══ 課題文
鋳鉄製、鋼製等の配水管、導水管、発電用水圧
管、ガス管等の埋設管に関し、老朽化した場合あ
るいは亀裂が生じた場合等の補修工法として、パ
イプクリーニング工法の一種であるパイプリバー
ス工法が知られている。この工法は埋設管内部に
口径の小さいポリエチレン管を挿入してその埋設
管(本管)内面とポリエチレン管外面との間に一
定の空隙部を形成させ、ここにセメント系注入材
を注入(圧入)して硬化させることにより、本管
―セメント層―ポリエチレン管からなる3層構造
に強化補修する工法である。
上記のごときパイプリバース工法に使用される
セメント系注入材については、流動性にすぐれ注
入(圧入)が容易であること、ブリージング現象
等の材料の分離が少ないこと、硬化後の材料強度
が大きく、埋設管内面との接着力にすぐれている
こと、また硬化後に収縮亀裂を発生しないこと等
の性能が要求される。
════
• **解答する設問**
A - 次の(i)〜(iii)は課題文の内容と合っていますか。それぞれ「はい」か「いいえ」で答え、判断の決め手となる課題文の語句をそのまま引用してください。
(i) パイプリバース工法では、埋設管の内部に口径の小さいポリエチレン管を挿入する。
(ii) パイプリバース工法は、パイプクリーニング工法とは別系統の工法である。
(iii) 補修後の管は、本管とポリエチレン管の2層構造になる。
B - 課題文のうち、「鋳鉄製、鋼製等の配水管、導水管、発電用水圧」を含む語句で始まり「に強化補修する工法である。」で終わる部分を、一字も変えずに書き出してください。
解答には課題文の内容だけを用いること。
══ 提示された記録
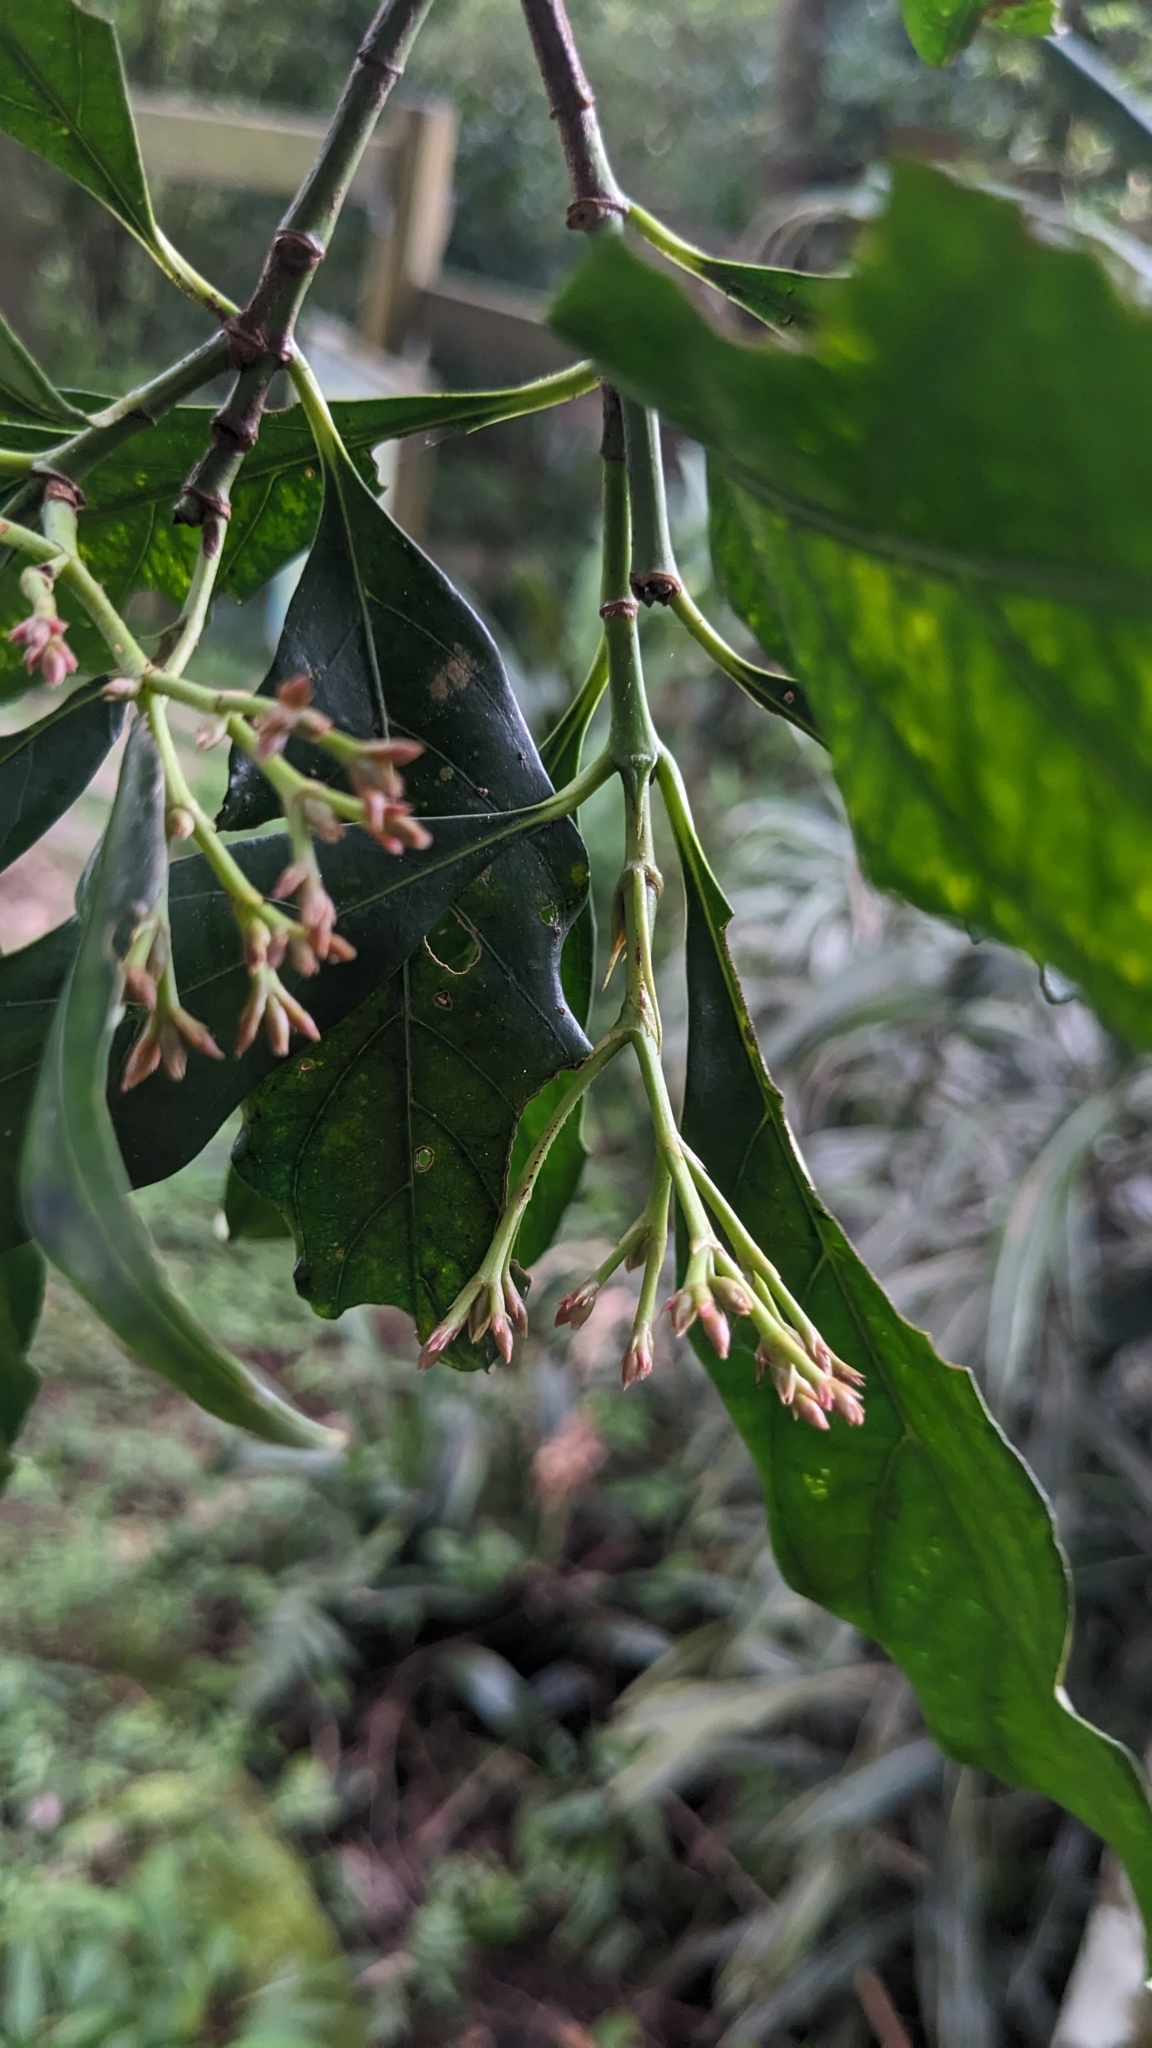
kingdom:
════
══ 提示された記録
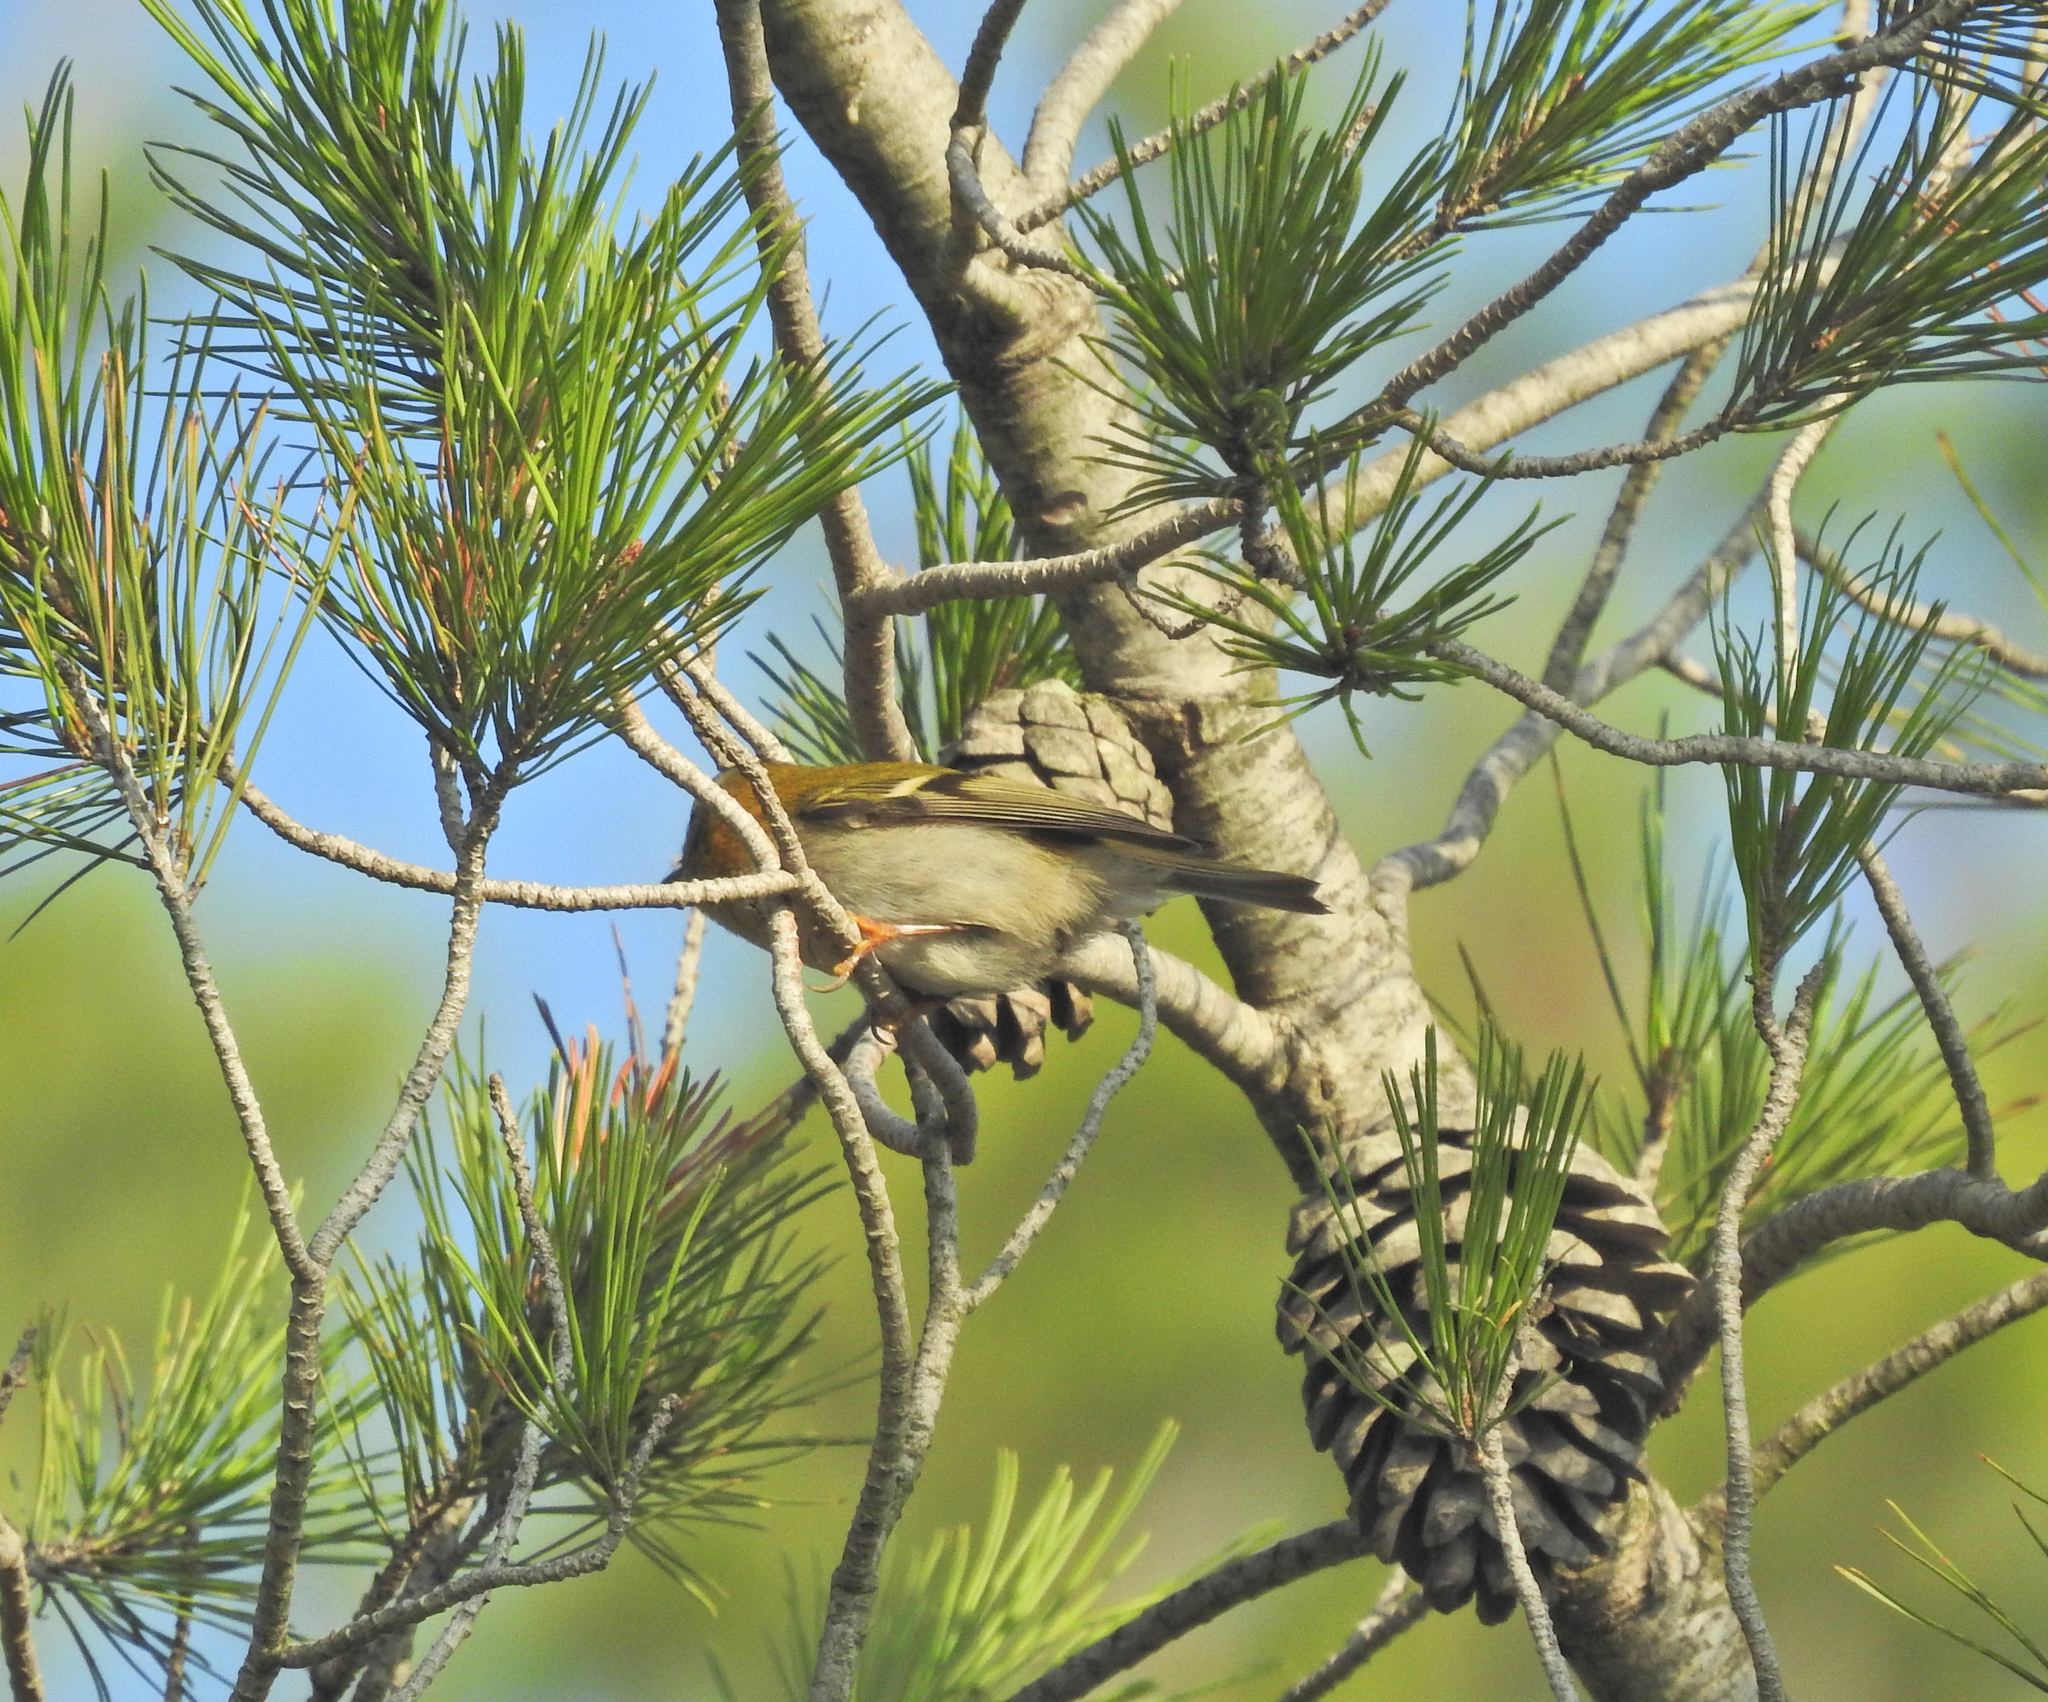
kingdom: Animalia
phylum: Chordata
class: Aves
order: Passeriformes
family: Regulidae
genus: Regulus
════
══ 提示された記録
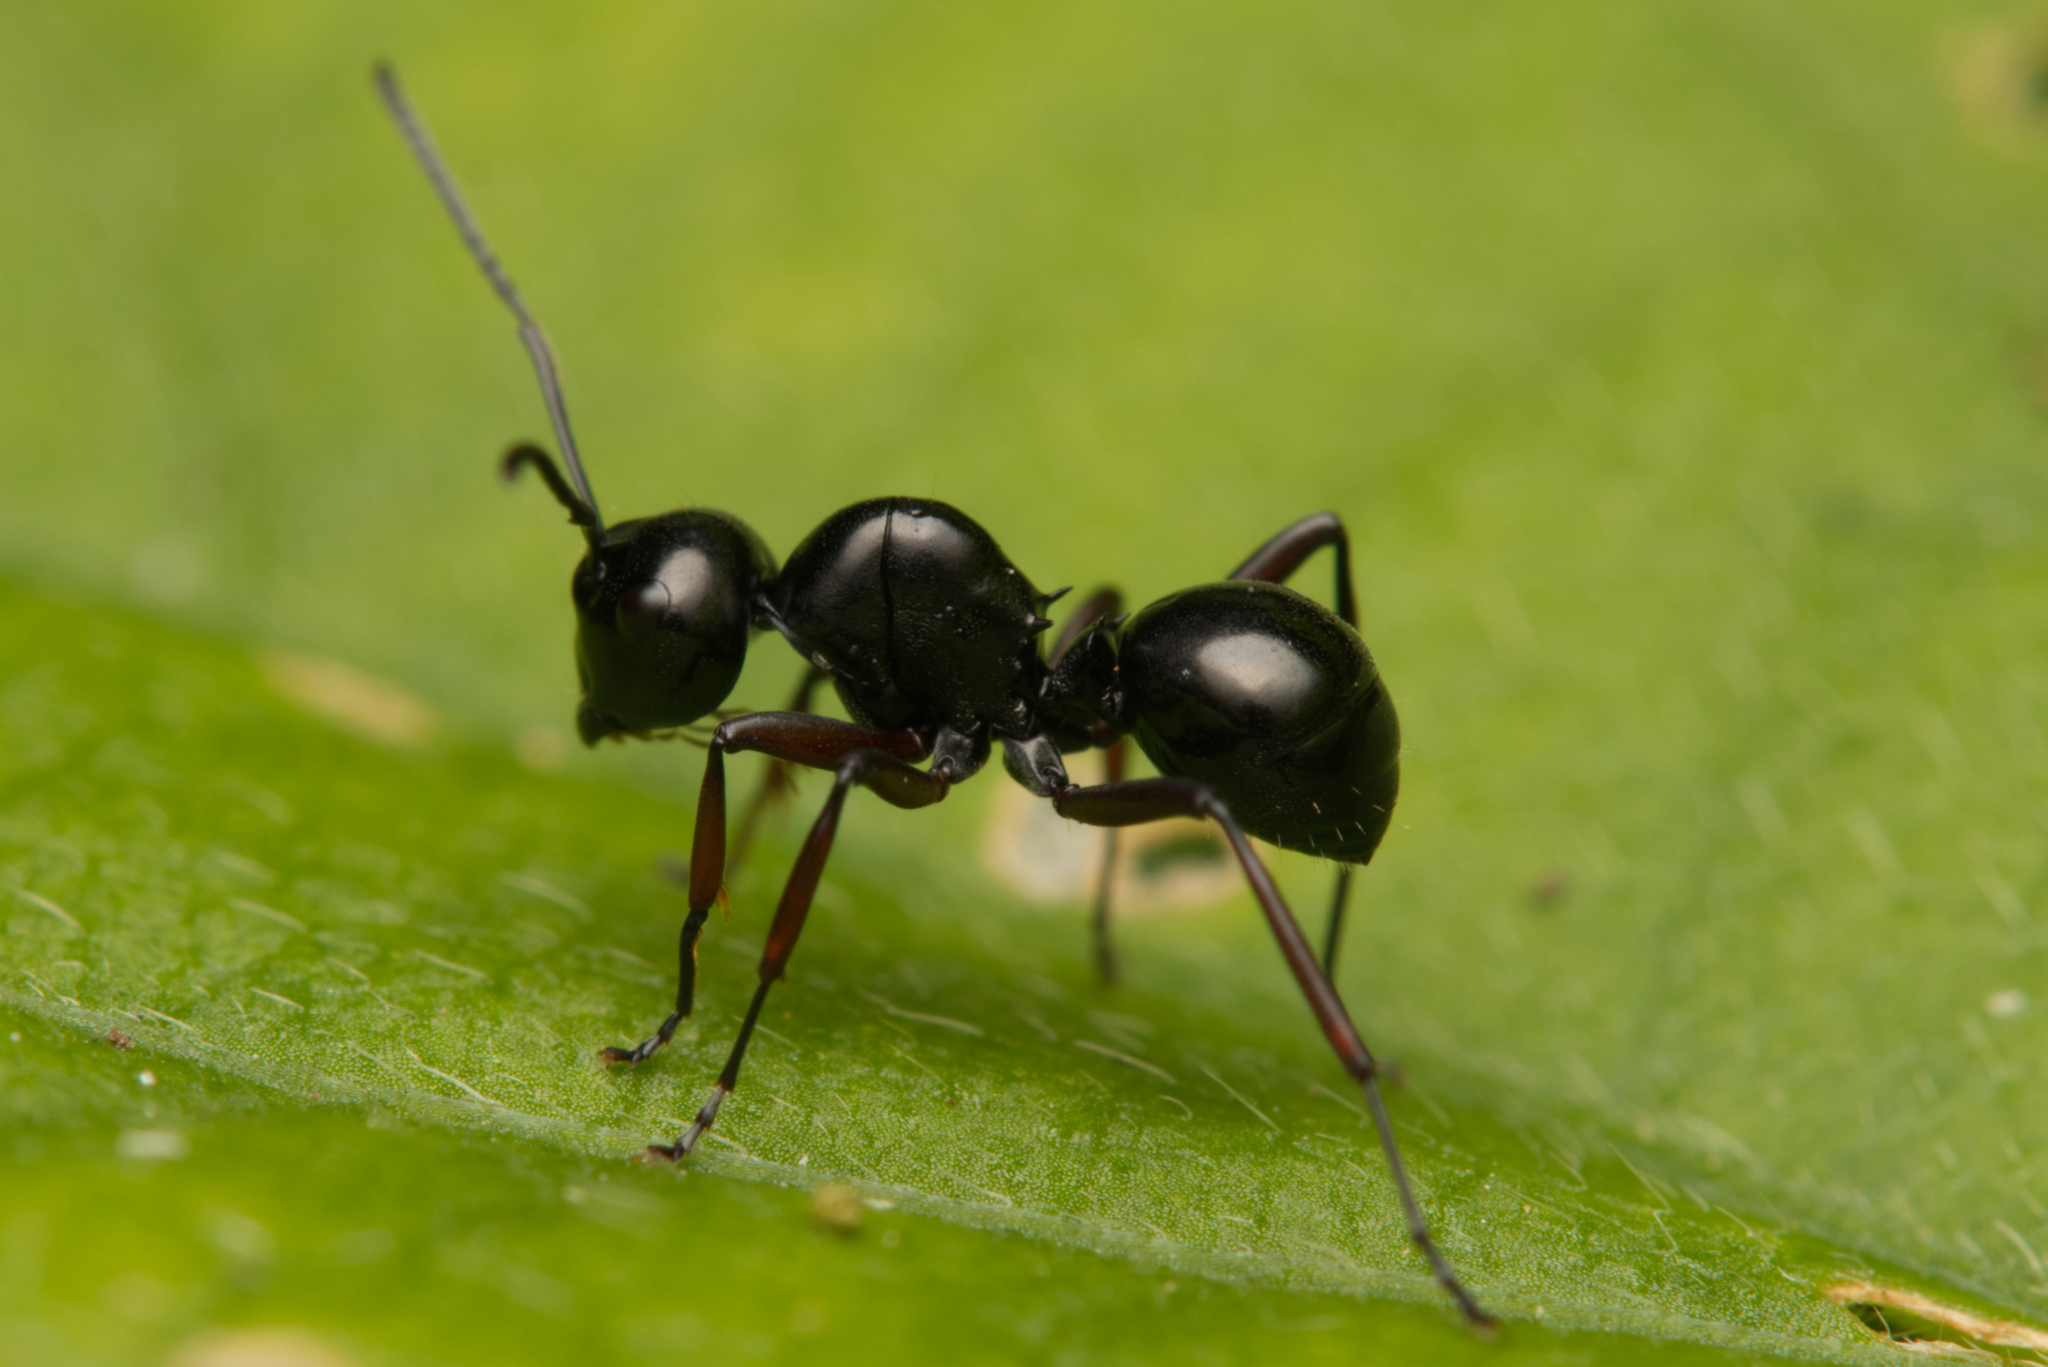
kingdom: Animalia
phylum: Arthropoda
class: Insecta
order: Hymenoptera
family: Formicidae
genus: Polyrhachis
════
• **記述解答**
A -
(i) はい。「埋設管内部に口径の小さいポリエチレン管を挿入して」
(ii) いいえ。「パイプクリーニング工法の一種であるパイプリバース工法」
(iii) いいえ。「本管―セメント層―ポリエチレン管からなる3層構造」

B -
鋳鉄製、鋼製等の配水管、導水管、発電用水圧
管、ガス管等の埋設管に関し、老朽化した場合あ
るいは亀裂が生じた場合等の補修工法として、パ
イプクリーニング工法の一種であるパイプリバー
ス工法が知られている。この工法は埋設管内部に
口径の小さいポリエチレン管を挿入してその埋設
管(本管)内面とポリエチレン管外面との間に一
定の空隙部を形成させ、ここにセメント系注入材
を注入(圧入)して硬化させることにより、本管
―セメント層―ポリエチレン管からなる3層構造
に強化補修する工法である。